Tea—which allows women to anonymously review men they date—is the number one app in the App Store. Now, 404 Media has confirmed a massive breach of identity verification data belonging to women using the app. It appears the location in which this was stored was not secured whatsoever. This is a stark reminder that users don’t always understand the enormous risk that comes with verifying age and identity verification online.
Women can download the Tea app and search for men, find their background checks, user reviews, and can use other features the app suggests can help keep the women using it safe. The app advertises that women using the platform remain anonymous—a particularly important feature, as presumably some women who desire such deep research on potential romantic partners may have faced harm or abuse from partners in the past and want a higher level of certainty in future partners.
This makes the confirmed breach of “72,000 images (13,000 selfies and photo IDs, and 59,000 images from app posts and direct messages)” even more concerning. A post on 4chan originally exposed the existence of the breach, after which 404 Media investigated. The Tea app later confirmed the breach to the publication. 404 Media was also able to verify some details of the breach as originally described in the 4chan post—including that the Tea uses the same Firebase (app development platform) bucket that the 4chan user cited. But 404 Media reported that they did not load any images from that database.

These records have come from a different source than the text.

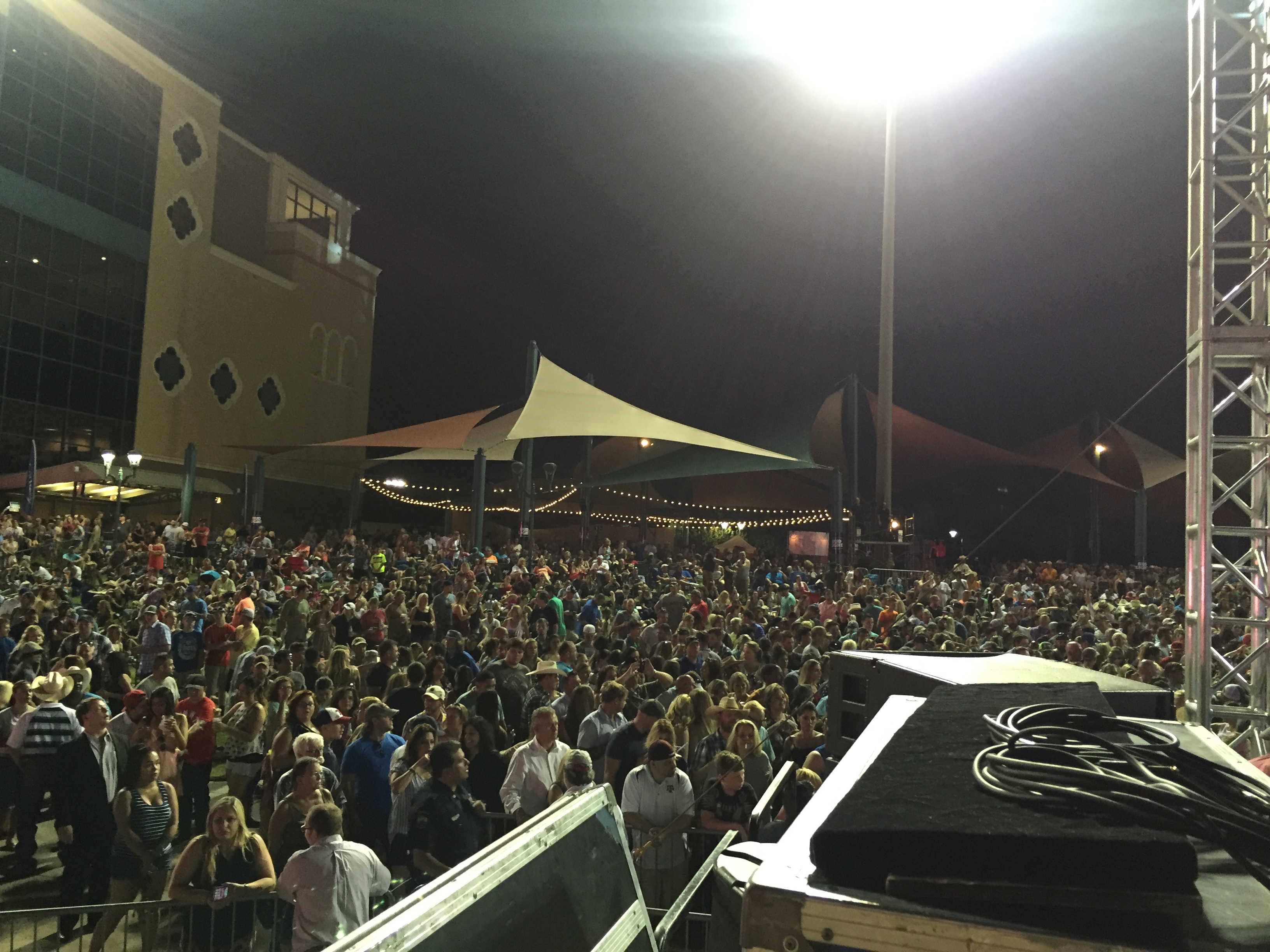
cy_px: 476
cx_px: 635
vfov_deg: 48.2
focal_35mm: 29
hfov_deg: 61.7
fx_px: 1064
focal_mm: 4.15
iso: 160
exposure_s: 1/30
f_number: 2.2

The Tea app requires a photo selfie and photo ID in order to register. The app’s privacy policy explains that user selfies for verification are “securely processed and stored only temporarily and will be deleted immediately following the completion of the verification process.” It is entirely possible that the 13,000 breached images were from newer users who were not yet verified, but unclear if that is the case.
The company told 404 Media that “[t]his data was originally stored in compliance with law enforcement requirements related to cyber-bullying prevention,” and that they are working to investigate and remedy the situation. However, if the original post about the breach is correct, it would appear that the images were stored without any level of security. As the now-deleted original 4chan post stated, “[y]es, if you sent Tea App your face and drivers license, they doxxed you publicly! No authentication, no nothing. It’s a public bucket.”
This incident ought to serve as another stark reminder that efforts to mandate age and identity verification online can pose significant risks to user privacy, regardless of the claims that providers like Tea make about how your data is handled. Last year, the age verifier for many top tech companies was breached in a similar way. These breaches are not flukes, they are an inevitability. The fact that it has happened to what is currently the top app in the App Store serves as a warning to users, developers, and legislators.
Security is dependent in no small part on norms. Understanding how to spot a phishing email, not to share one’s two-factor authentication code, or how to recognize a scam call are all examples of norms that bolster security. Yet when people are increasingly encouraged to share their most sensitive information—photo IDs, Social Security numbers, face scans—across websites and apps, they will begin to feel comfortable doing so. Offering up sensitive data could become a reflexive act like agreeing to terms of service documents. However, people cannot be sure how this data will be stored and used. In this case, Tea could not have been adhering to its privacy policy regarding its data storage, which before now might have assuaged fears of people concerned how their information might be stored or used. Some companies may store and use sensitive data in safer ways, but users do not have the ability to vet this. Even companies using better security practices can face hacks.
Age and identity verification come with inevitable security risks. This is just the latest example of shoddy security practices that will lead to people facing increased identity theft and fraud. Laws that mandate IDs and face scans are uploaded to more sites will cause more of this.